Immunofluorescence of ATG5 and ATG7 KO HEK cells incubated with BOD-TMR- L3VS. HEK cells were seeded on glass cover slips and incubated for 2h time periods with the fluorescent activity-based probe BOD-TMR-L3VS. Afterward cells were fixed with MeOH and stained with an antibody against LAMP2 and DAPI staining. Scale bar = 10 μm.

Fig. 6.

Potential proteaphagy adaptor proteins. Western blotting of proteasomal subunits in the lysosomal fraction and postnuclear supernatants after proteasome inhibition of p62 (A) and TOLLIP-deficient cells (B) after BTZ treatment. Equal protein amounts of each fraction were separated, blotted and probed with antibodies against different proteasomal subunits and Actin (inputs) or cathepsin D/LAMP1 (lysosomes) as loading controls.
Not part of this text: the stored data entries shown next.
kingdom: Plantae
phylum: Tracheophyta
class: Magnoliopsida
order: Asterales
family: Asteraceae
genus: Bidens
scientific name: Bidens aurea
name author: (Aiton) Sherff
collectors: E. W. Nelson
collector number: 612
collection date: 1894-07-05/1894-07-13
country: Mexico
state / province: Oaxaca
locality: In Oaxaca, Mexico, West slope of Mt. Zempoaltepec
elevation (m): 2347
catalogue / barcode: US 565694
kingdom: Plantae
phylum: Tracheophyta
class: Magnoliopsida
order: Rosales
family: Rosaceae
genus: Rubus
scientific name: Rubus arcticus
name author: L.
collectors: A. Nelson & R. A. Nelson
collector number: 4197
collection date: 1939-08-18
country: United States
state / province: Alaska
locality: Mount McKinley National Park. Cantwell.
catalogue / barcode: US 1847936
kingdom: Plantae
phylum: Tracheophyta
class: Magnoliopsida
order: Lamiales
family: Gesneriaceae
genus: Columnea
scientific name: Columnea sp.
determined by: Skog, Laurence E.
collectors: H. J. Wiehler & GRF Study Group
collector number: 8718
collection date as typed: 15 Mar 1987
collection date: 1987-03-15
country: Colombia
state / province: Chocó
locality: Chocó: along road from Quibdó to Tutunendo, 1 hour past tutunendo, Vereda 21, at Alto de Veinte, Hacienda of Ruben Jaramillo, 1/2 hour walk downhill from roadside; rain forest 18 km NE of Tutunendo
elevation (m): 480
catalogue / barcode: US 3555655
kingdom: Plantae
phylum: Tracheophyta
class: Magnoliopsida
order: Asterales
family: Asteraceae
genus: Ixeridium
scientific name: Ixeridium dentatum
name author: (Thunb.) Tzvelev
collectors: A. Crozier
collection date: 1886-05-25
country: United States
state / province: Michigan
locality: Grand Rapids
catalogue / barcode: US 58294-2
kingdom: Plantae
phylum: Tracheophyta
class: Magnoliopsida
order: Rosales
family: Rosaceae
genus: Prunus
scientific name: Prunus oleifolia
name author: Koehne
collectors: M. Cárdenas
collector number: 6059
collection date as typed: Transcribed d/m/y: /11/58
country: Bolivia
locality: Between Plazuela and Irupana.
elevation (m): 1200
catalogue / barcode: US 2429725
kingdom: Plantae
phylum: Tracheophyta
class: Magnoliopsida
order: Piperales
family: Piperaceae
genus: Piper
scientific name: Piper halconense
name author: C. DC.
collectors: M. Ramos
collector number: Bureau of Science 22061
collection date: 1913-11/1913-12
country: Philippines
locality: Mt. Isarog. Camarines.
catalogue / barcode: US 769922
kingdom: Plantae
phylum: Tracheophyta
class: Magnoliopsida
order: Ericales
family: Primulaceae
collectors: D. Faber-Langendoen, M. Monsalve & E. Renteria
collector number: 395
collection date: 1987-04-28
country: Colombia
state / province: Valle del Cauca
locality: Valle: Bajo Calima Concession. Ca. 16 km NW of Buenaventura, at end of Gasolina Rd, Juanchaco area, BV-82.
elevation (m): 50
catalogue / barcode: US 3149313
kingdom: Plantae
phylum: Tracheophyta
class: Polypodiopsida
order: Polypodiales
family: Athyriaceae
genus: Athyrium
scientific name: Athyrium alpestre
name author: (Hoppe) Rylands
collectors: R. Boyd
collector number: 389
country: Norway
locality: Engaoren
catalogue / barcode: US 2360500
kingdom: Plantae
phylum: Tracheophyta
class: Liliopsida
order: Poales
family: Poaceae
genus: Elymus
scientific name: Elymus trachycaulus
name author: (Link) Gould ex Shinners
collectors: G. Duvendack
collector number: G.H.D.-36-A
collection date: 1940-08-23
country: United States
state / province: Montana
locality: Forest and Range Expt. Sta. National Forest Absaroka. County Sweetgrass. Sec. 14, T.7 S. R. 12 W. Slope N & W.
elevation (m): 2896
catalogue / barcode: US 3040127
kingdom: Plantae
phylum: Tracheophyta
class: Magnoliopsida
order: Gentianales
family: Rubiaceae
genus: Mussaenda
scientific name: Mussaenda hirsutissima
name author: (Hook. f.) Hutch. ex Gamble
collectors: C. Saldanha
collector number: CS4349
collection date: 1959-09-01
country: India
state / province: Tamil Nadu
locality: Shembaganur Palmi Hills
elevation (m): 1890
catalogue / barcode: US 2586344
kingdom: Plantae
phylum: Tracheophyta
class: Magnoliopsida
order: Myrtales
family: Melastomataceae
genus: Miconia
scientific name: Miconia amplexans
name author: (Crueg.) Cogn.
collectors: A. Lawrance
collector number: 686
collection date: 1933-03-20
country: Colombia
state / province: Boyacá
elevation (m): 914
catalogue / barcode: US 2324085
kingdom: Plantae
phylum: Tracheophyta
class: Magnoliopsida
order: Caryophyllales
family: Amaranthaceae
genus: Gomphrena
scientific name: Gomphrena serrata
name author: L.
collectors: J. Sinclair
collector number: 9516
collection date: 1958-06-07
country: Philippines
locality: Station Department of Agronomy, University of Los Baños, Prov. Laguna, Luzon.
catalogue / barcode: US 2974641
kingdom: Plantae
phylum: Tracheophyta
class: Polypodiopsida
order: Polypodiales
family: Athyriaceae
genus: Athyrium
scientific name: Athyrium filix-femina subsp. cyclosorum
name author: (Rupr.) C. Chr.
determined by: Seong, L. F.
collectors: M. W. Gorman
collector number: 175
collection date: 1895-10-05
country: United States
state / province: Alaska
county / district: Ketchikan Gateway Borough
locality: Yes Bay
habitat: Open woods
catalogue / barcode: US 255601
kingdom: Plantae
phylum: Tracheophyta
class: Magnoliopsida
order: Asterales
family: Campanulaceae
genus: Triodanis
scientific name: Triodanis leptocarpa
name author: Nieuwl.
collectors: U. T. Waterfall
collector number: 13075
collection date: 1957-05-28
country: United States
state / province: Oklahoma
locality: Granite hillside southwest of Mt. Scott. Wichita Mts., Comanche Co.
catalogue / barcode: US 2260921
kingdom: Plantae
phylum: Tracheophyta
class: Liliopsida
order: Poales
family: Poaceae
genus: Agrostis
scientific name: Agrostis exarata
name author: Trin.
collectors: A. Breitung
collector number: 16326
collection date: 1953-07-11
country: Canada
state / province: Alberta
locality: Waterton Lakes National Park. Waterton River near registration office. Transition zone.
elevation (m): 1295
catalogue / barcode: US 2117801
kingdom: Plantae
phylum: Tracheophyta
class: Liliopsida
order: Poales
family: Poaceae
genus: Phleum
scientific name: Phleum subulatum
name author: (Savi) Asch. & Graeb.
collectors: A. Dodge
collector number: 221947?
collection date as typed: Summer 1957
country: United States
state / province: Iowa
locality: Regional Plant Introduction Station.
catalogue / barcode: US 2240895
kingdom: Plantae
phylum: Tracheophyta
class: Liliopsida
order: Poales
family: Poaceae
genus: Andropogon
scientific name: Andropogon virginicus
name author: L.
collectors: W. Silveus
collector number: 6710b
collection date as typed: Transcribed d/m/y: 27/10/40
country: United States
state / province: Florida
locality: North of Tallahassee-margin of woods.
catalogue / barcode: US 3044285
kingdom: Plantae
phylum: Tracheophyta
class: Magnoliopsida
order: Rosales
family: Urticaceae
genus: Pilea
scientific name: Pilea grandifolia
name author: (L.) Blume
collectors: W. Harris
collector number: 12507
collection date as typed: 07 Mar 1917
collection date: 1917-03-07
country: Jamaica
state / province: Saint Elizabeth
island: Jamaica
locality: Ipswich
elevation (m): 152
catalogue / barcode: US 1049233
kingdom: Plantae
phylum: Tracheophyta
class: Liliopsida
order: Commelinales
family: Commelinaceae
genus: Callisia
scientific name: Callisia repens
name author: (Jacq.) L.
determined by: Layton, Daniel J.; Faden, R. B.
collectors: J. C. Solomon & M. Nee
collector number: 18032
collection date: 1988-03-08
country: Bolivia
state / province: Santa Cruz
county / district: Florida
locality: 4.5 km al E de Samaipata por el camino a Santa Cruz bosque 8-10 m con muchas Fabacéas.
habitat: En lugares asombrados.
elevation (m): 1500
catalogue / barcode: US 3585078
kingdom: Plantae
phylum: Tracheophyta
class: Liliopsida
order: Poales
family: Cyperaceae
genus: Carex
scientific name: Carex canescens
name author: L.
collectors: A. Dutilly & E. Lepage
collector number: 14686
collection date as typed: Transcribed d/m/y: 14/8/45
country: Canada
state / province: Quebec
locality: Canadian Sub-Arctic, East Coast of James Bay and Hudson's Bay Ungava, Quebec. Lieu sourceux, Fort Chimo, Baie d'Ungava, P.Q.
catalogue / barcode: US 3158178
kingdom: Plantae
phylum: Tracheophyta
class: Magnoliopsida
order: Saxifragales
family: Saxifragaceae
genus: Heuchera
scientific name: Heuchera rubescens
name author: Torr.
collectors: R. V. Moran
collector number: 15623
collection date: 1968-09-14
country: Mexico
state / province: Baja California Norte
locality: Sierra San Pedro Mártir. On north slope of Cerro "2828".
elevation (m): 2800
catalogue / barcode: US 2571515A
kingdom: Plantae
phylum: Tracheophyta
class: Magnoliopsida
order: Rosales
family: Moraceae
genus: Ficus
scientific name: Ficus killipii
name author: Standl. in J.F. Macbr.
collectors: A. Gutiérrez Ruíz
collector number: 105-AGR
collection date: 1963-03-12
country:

One representative experiment out of at least 3 is shown. Immunofluorescence of wt and LAMP2-deficient MEF cells incubated with BOD-TMR- Epoxomycin. MEF cells were seeded on glass cover slips and incubated for 5h with the fluorescent activity-based probe BOD- TMR-Epoxomycin. Afterward cells were fixed with MeOH and stained with an antibody against LAMP1 and DAPI staining. Scale bar = 10 μm.